**Task prompt**
Rewrite the material below as a JSON list of strings, one string per line, leaving out any blank lines.
* START Data section *
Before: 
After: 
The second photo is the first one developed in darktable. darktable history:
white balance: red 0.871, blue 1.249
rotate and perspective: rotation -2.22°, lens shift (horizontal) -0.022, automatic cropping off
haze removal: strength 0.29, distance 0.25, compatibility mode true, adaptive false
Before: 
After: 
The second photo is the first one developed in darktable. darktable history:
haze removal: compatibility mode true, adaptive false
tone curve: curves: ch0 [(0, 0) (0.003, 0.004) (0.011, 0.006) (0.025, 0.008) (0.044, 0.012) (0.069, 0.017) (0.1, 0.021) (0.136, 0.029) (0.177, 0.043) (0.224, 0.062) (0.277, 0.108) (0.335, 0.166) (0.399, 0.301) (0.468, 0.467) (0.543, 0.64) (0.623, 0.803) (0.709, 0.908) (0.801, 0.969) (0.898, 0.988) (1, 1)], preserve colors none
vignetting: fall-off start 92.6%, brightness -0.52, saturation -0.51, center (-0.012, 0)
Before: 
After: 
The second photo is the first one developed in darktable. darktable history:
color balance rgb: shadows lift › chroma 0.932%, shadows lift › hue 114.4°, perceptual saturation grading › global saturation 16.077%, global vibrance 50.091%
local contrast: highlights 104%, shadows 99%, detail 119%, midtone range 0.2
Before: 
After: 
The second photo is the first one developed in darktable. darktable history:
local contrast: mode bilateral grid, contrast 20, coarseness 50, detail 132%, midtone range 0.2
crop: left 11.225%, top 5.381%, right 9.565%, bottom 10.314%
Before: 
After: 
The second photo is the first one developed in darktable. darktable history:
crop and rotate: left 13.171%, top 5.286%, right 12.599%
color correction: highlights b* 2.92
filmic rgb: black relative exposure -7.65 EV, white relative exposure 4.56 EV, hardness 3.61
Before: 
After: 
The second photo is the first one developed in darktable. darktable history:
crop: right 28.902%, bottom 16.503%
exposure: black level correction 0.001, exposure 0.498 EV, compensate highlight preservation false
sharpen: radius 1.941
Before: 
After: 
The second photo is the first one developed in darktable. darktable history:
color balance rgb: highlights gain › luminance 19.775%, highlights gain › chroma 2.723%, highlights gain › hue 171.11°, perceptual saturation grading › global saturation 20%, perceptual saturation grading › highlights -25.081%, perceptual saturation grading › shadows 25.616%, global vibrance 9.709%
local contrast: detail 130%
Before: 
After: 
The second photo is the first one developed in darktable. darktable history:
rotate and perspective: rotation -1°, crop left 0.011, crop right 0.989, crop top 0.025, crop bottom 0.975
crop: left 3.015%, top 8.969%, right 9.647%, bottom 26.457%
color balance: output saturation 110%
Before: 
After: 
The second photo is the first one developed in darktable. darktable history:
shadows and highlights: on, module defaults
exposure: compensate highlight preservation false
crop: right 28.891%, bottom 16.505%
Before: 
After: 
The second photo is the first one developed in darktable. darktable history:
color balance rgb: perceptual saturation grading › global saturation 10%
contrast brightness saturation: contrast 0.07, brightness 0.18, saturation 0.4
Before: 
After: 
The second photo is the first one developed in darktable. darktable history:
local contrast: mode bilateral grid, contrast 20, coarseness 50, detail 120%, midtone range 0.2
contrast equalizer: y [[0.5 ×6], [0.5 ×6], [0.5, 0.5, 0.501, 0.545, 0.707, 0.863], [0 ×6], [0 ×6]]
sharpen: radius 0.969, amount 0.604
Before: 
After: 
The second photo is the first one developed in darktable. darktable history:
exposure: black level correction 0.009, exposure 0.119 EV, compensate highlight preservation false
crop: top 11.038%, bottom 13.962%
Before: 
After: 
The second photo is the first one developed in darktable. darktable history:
* END Data section *
**Exercise solution**
[
  "Before: ",
  "After: ",
  "The second photo is the first one developed in darktable. darktable history:",
  "white balance: red 0.871, blue 1.249",
  "rotate and perspective: rotation -2.22°, lens shift (horizontal) -0.022, automatic cropping off",
  "haze removal: strength 0.29, distance 0.25, compatibility mode true, adaptive false",
  "Before: ",
  "After: ",
  "The second photo is the first one developed in darktable. darktable history:",
  "haze removal: compatibility mode true, adaptive false",
  "tone curve: curves: ch0 [(0, 0) (0.003, 0.004) (0.011, 0.006) (0.025, 0.008) (0.044, 0.012) (0.069, 0.017) (0.1, 0.021) (0.136, 0.029) (0.177, 0.043) (0.224, 0.062) (0.277, 0.108) (0.335, 0.166) (0.399, 0.301) (0.468, 0.467) (0.543, 0.64) (0.623, 0.803) (0.709, 0.908) (0.801, 0.969) (0.898, 0.988) (1, 1)], preserve colors none",
  "vignetting: fall-off start 92.6%, brightness -0.52, saturation -0.51, center (-0.012, 0)",
  "Before: ",
  "After: ",
  "The second photo is the first one developed in darktable. darktable history:",
  "color balance rgb: shadows lift › chroma 0.932%, shadows lift › hue 114.4°, perceptual saturation grading › global saturation 16.077%, global vibrance 50.091%",
  "local contrast: highlights 104%, shadows 99%, detail 119%, midtone range 0.2",
  "Before: ",
  "After: ",
  "The second photo is the first one developed in darktable. darktable history:",
  "local contrast: mode bilateral grid, contrast 20, coarseness 50, detail 132%, midtone range 0.2",
  "crop: left 11.225%, top 5.381%, right 9.565%, bottom 10.314%",
  "Before: ",
  "After: ",
  "The second photo is the first one developed in darktable. darktable history:",
  "crop and rotate: left 13.171%, top 5.286%, right 12.599%",
  "color correction: highlights b* 2.92",
  "filmic rgb: black relative exposure -7.65 EV, white relative exposure 4.56 EV, hardness 3.61",
  "Before: ",
  "After: ",
  "The second photo is the first one developed in darktable. darktable history:",
  "crop: right 28.902%, bottom 16.503%",
  "exposure: black level correction 0.001, exposure 0.498 EV, compensate highlight preservation false",
  "sharpen: radius 1.941",
  "Before: ",
  "After: ",
  "The second photo is the first one developed in darktable. darktable history:",
  "color balance rgb: highlights gain › luminance 19.775%, highlights gain › chroma 2.723%, highlights gain › hue 171.11°, perceptual saturation grading › global saturation 20%, perceptual saturation grading › highlights -25.081%, perceptual saturation grading › shadows 25.616%, global vibrance 9.709%",
  "local contrast: detail 130%",
  "Before: ",
  "After: ",
  "The second photo is the first one developed in darktable. darktable history:",
  "rotate and perspective: rotation -1°, crop left 0.011, crop right 0.989, crop top 0.025, crop bottom 0.975",
  "crop: left 3.015%, top 8.969%, right 9.647%, bottom 26.457%",
  "color balance: output saturation 110%",
  "Before: ",
  "After: ",
  "The second photo is the first one developed in darktable. darktable history:",
  "shadows and highlights: on, module defaults",
  "exposure: compensate highlight preservation false",
  "crop: right 28.891%, bottom 16.505%",
  "Before: ",
  "After: ",
  "The second photo is the first one developed in darktable. darktable history:",
  "color balance rgb: perceptual saturation grading › global saturation 10%",
  "contrast brightness saturation: contrast 0.07, brightness 0.18, saturation 0.4",
  "Before: ",
  "After: ",
  "The second photo is the first one developed in darktable. darktable history:",
  "local contrast: mode bilateral grid, contrast 20, coarseness 50, detail 120%, midtone range 0.2",
  "contrast equalizer: y [[0.5 ×6], [0.5 ×6], [0.5, 0.5, 0.501, 0.545, 0.707, 0.863], [0 ×6], [0 ×6]]",
  "sharpen: radius 0.969, amount 0.604",
  "Before: ",
  "After: ",
  "The second photo is the first one developed in darktable. darktable history:",
  "exposure: black level correction 0.009, exposure 0.119 EV, compensate highlight preservation false",
  "crop: top 11.038%, bottom 13.962%",
  "Before: ",
  "After: ",
  "The second photo is the first one developed in darktable. darktable history:"
]